LovelyLife Posted April 28, 2013 Posted April 28, 2013 Yep - it's only money . . . But it matters. And the parentals and money issues aside - Can you see the manipulation there? The "you are making the relationship worse" nonsense? He's a manipulative bully. I was in a long term live in situation (6 years) and post that said - never again. Only if I HAD to (marriage). Stick to your guns. You have the gift of seeing how things can end when you have lived with someone. You have that first hand experience. In ths case - you would be moving into the home of someone who is manipulative and sly and has his parents in his corner to freeze you out. I say - if you are good enough to live with - you are good enough to marry.
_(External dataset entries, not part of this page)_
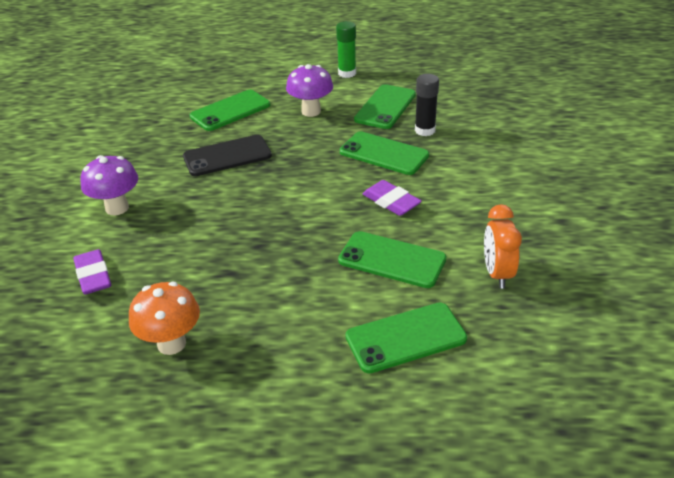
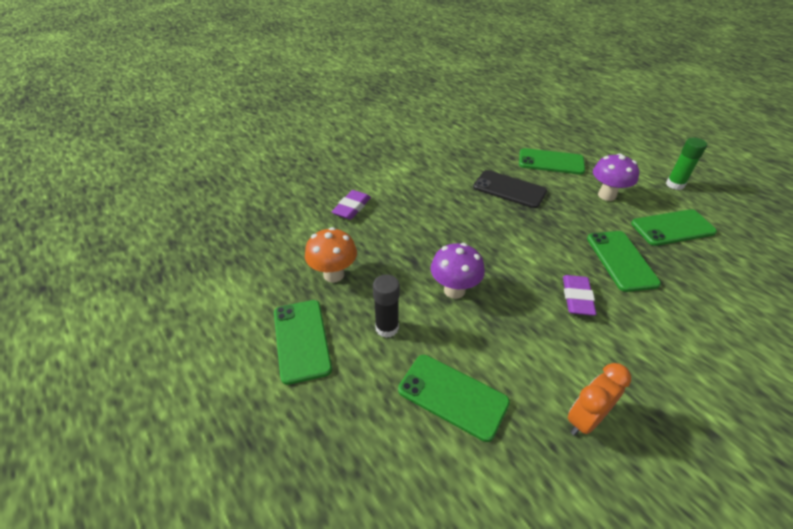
camera: 50 degrees right, 5 degrees up
(117, 208) = (410, 179): purple mushroom -> purple mushroom (454, 290)
(392, 260) = (519, 337): green phone -> green phone (302, 340)
(425, 130) = (682, 267): black glue stick -> black glue stick (387, 328)

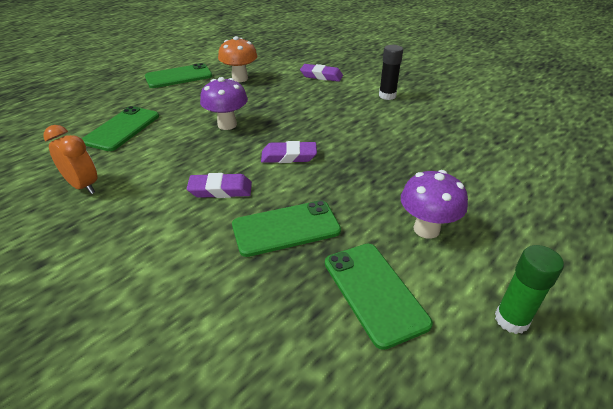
camera: 80 degrees right, 5 degrees down
(387, 328) = (187, 101): black glue stick -> black glue stick (387, 96)
(509, 189) = (394, 150): black phone -> none
(519, 249) = (289, 156): none -> purple eraser
(551, 162) = (480, 183): green phone -> none

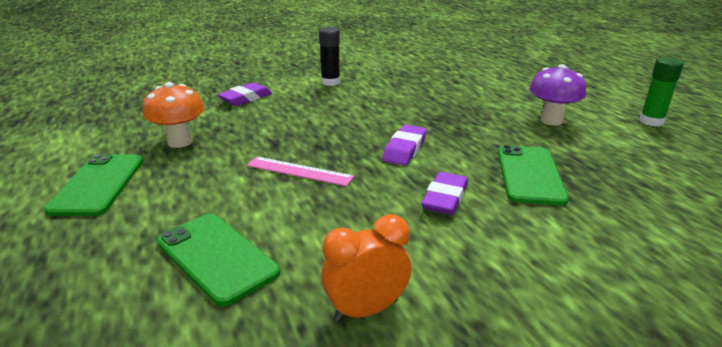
camera: 65 degrees left, 10 degrees down
(227, 125) = (299, 171): purple mushroom -> pink ruler
(374, 292) = (622, 156): green phone -> none

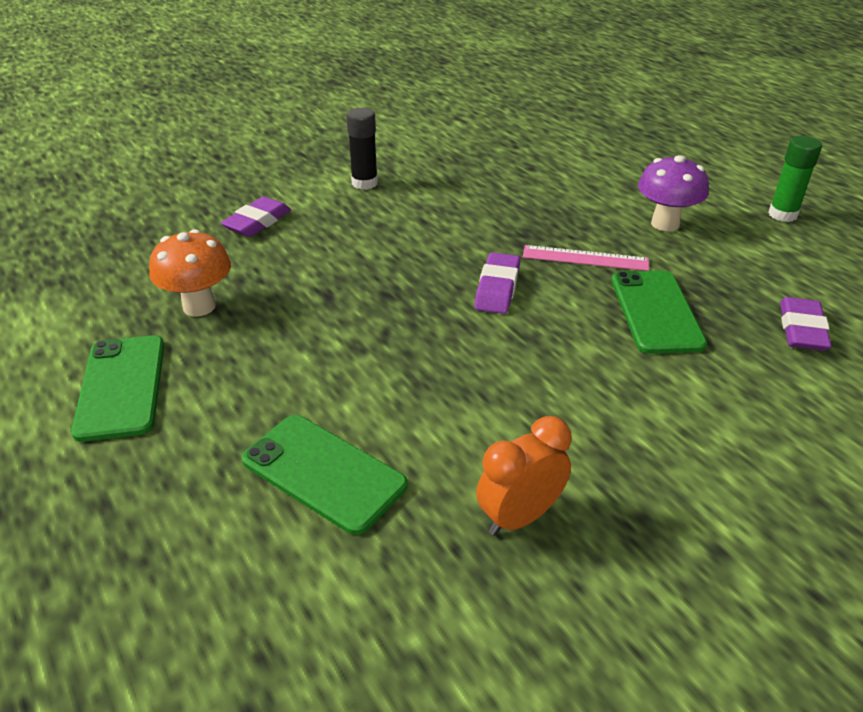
camera: 10 degrees left, 10 degrees up
(299, 171) = (376, 336): pink ruler -> pink ruler (585, 258)
(445, 198) = (566, 357): purple eraser -> purple eraser (802, 330)

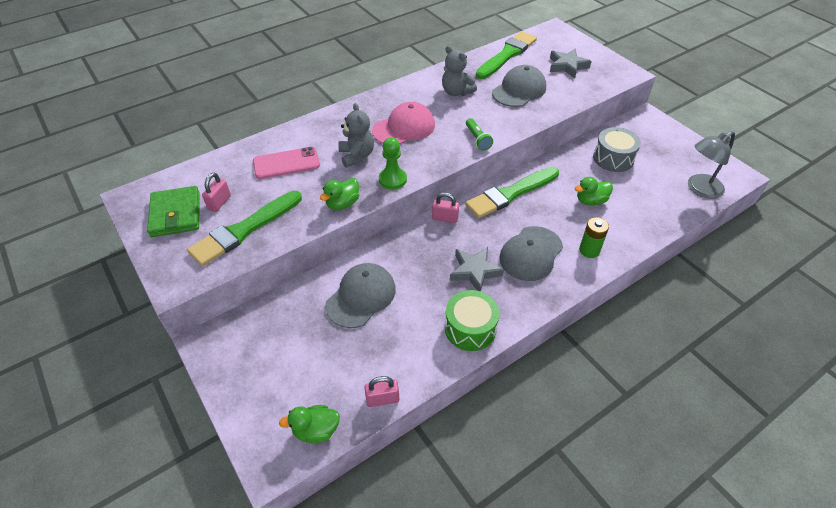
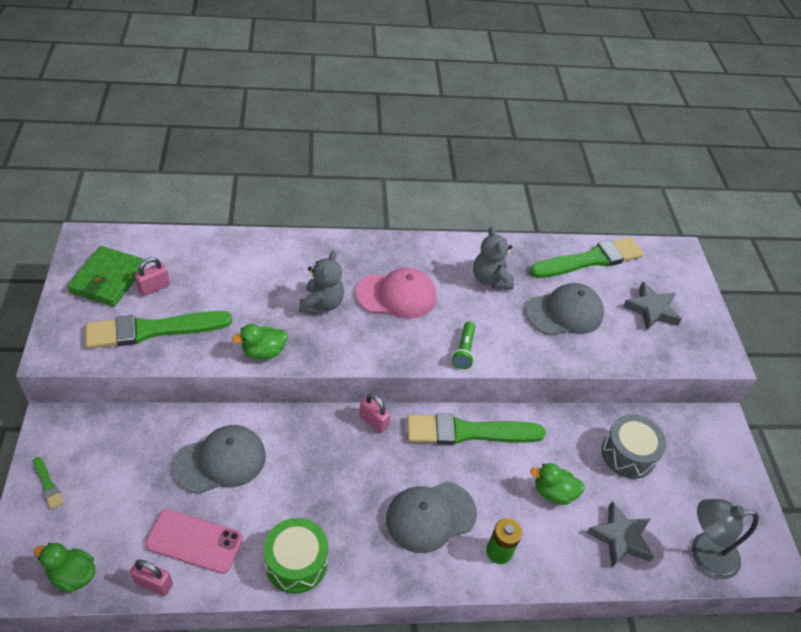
camera: 25 degrees right, 0 degrees up
(240, 383) = (48, 485): none -> green brush
(286, 163) = (247, 276): pink phone -> pink phone (194, 541)
(392, 179) = (334, 351): green pawn -> none
(475, 271) = (354, 501): grey star -> grey star (620, 538)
Should you break and move in with him - check with an attorney for a co-habitation agreement and/or rental agreement. This way you have rights as a tenant and his mummy and daddy can't throw you out on a whim. 1
Author MissWhyte Posted April 29, 2013 Author Posted April 29, 2013 Thank you for your responses I should have also been clear about the payments the mortgage would actually only be about 550 and that would include insurance so the bills and mortgage would almost equal out, which is the only reason I would even ask for half. This has been the only bad aspect of our entire relationship. But I believe moving in with my parents is really the best choice I didn't think I was being unfair in request half minus the down payment if things didn't work out in the future but I also wanted others opinions to see if I was the one being unfair. I don't think my moving out will change his views so this is the beginning of the end I suppose, it seems very bitter sweet even with the stress of the situation.